En suivant un pareil exercice, le lecteur en vient à comprendre à quel point l’habitude -son habitude- finit par aplatir les mots et, en conséquence, par masquer le réel. Or ce que révèlent les mots de la marge et de la prison -ou des expressions comme celle qu’employait Brulin, « le rejet est venu très tôt pour moi » - c’est à quel point la vie peut être pour certains une suite de jours placés sous le signe de la fatalité et du malheur subi. Les formulations passives de leur syntaxe sont l’image exacte de ce sentiment qu’ils ne peuvent agir en rien sur le cours des choses.
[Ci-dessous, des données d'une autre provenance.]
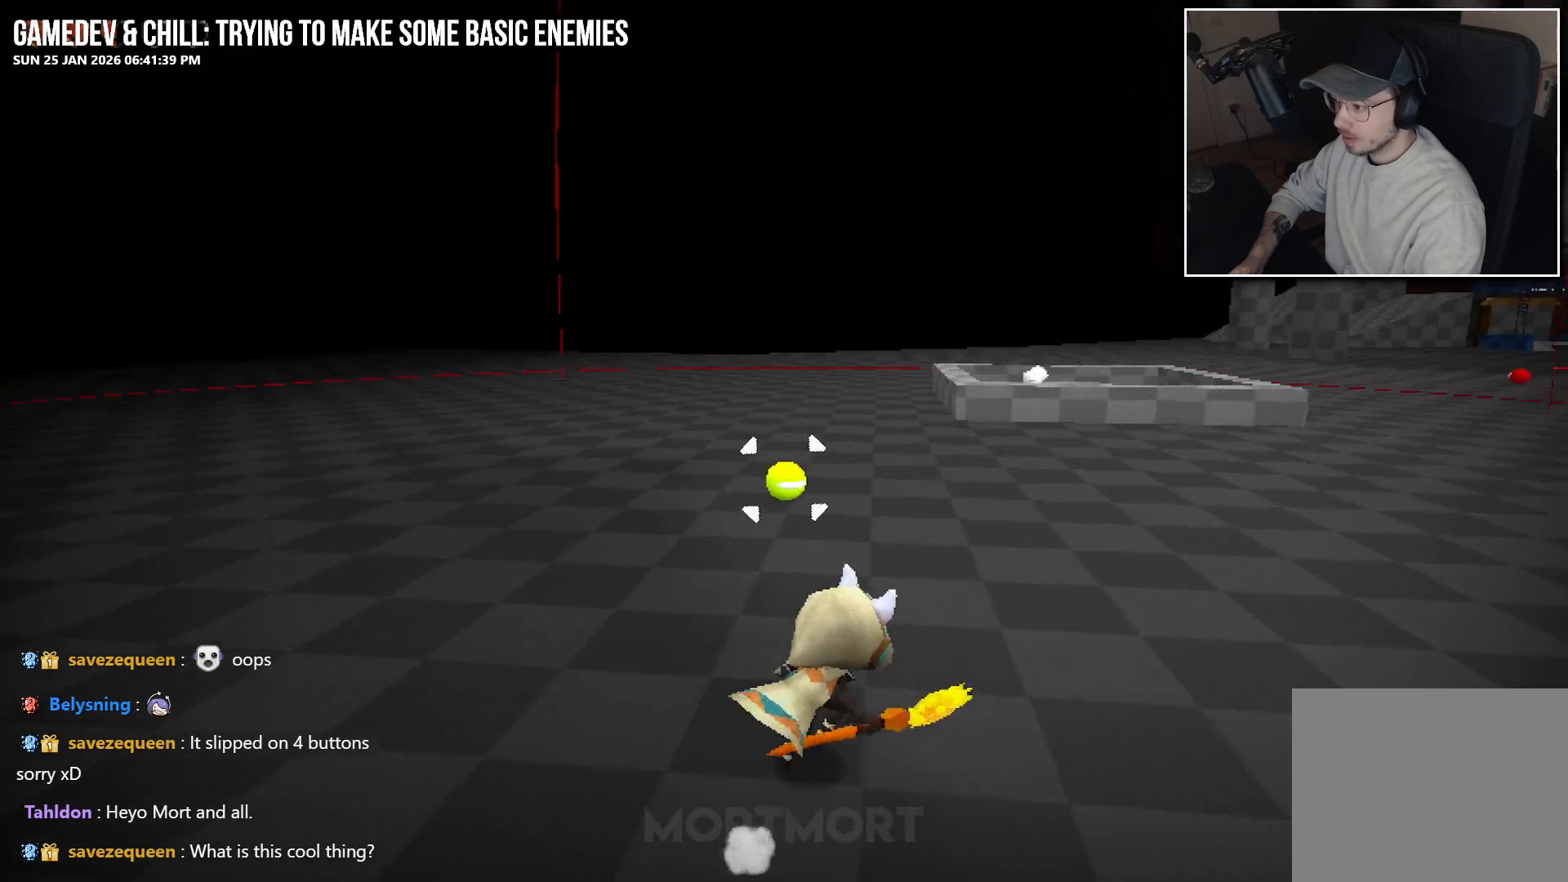
{"buttons": [], "left_stick": "down-right", "right_stick": "center", "events": [[33, "left_stick", "right"], [283, "left_stick", "down-right"]]}
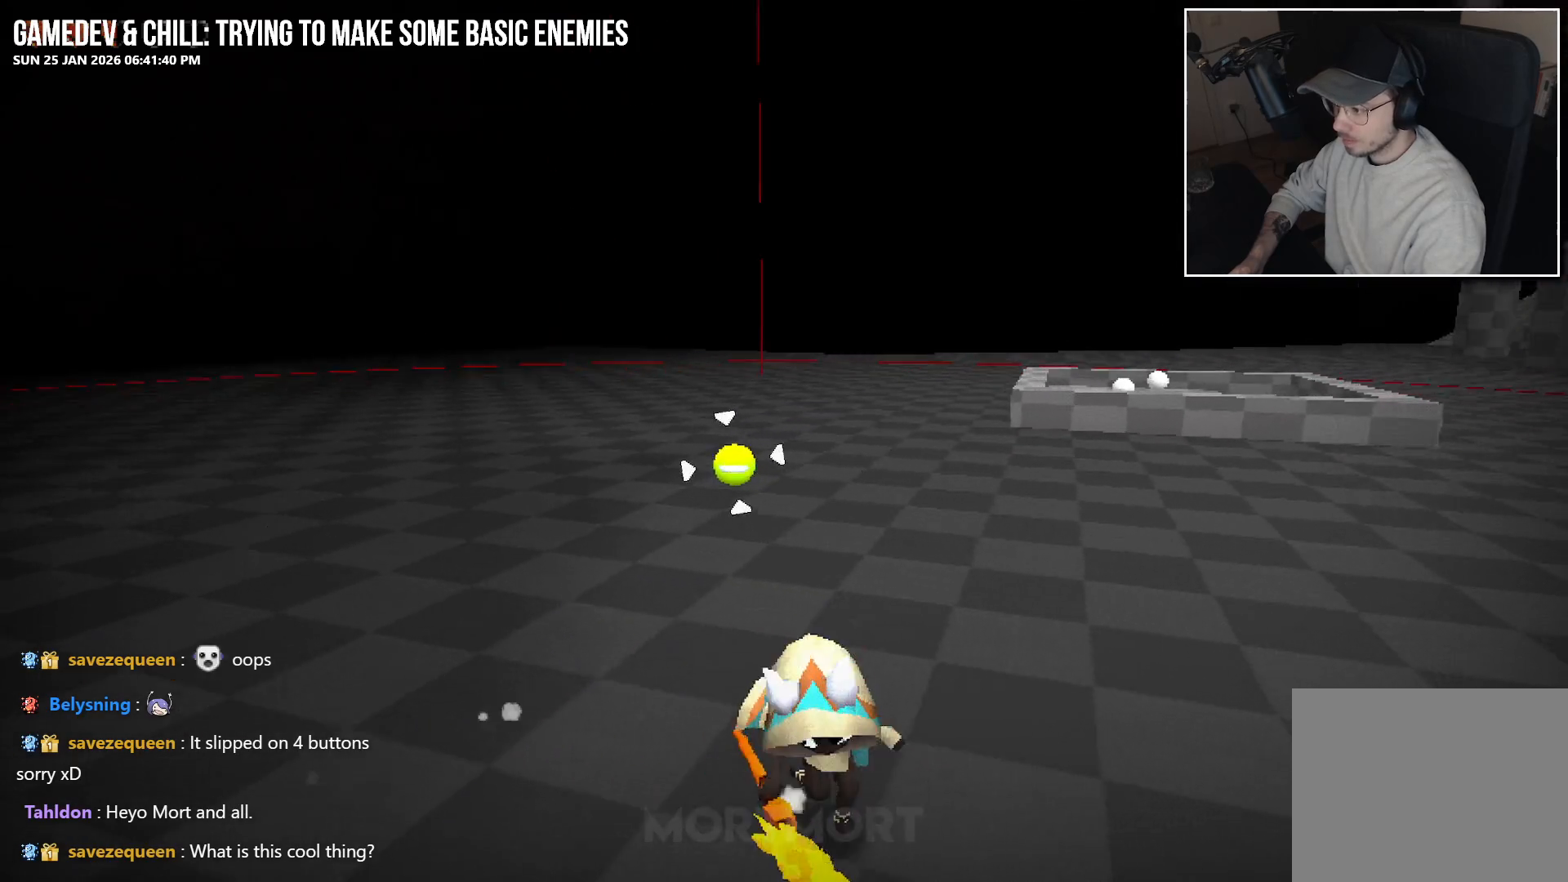
{"buttons": [], "left_stick": "right", "right_stick": "center", "events": [[200, "left_stick", "right"]]}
Dans une abdication de cette nature, on comprend que même parler n’a plus grand sens.
C’est donc au cœur de cette grande misère que François Bon recueille ce qui se dit dans la maladresse d’une parole naissante mais aussi parfois avec une étonnante justesse, non pas pour le traduire en une langue convenable -pour dire « bien » ce qu’ils disent « mal »- mais pour l’insérer dans une langue harmonieuse et riche qui en préserve fidèlement l’écho et lui donne sa force.
Il est le seul aujourd’hui à réussir cela. Les critiques qui le rapprochent d’écrivains comme Michon ou Bergougnoux, en raison de l’attention que tous trois portent aux êtres dits simples, ne remarquent pas à quel point l’écriture de François Bon est éloignée du style de ces deux auteurs.
Pour parvenir, comme il le fait, à donner voix à l’informulé tapi dans les tréfonds de l’âme des « déchets sociaux », en se mettant à l’écoute de ceux qu’on n’écoute jamais, il faut que la vocation d’écrivain repose sur une assise morale particulière dont la manifestation la plus évidente consiste ici en une compassion dépouillée de toute sentimentalité mais véritablement fraternelle envers le monde d’en bas, approché, entendu, compris, jamais jugé.
C’est ainsi qu’avec une modestie dont son œuvre porte constamment la trace, l’auteur restitue aux mots leur liberté de s’écrire en mettant au jour une langue neuve, souvent belle et vivante, qui nous fait percevoir un coin du réel dans une lumière plus profonde et plus intense.

Prison
François Bon

Verdier
121 pages, 68 FF

Les mots désincarcérés Par Christian Molinier
Le Matricule des Anges n°23 , juin 1998.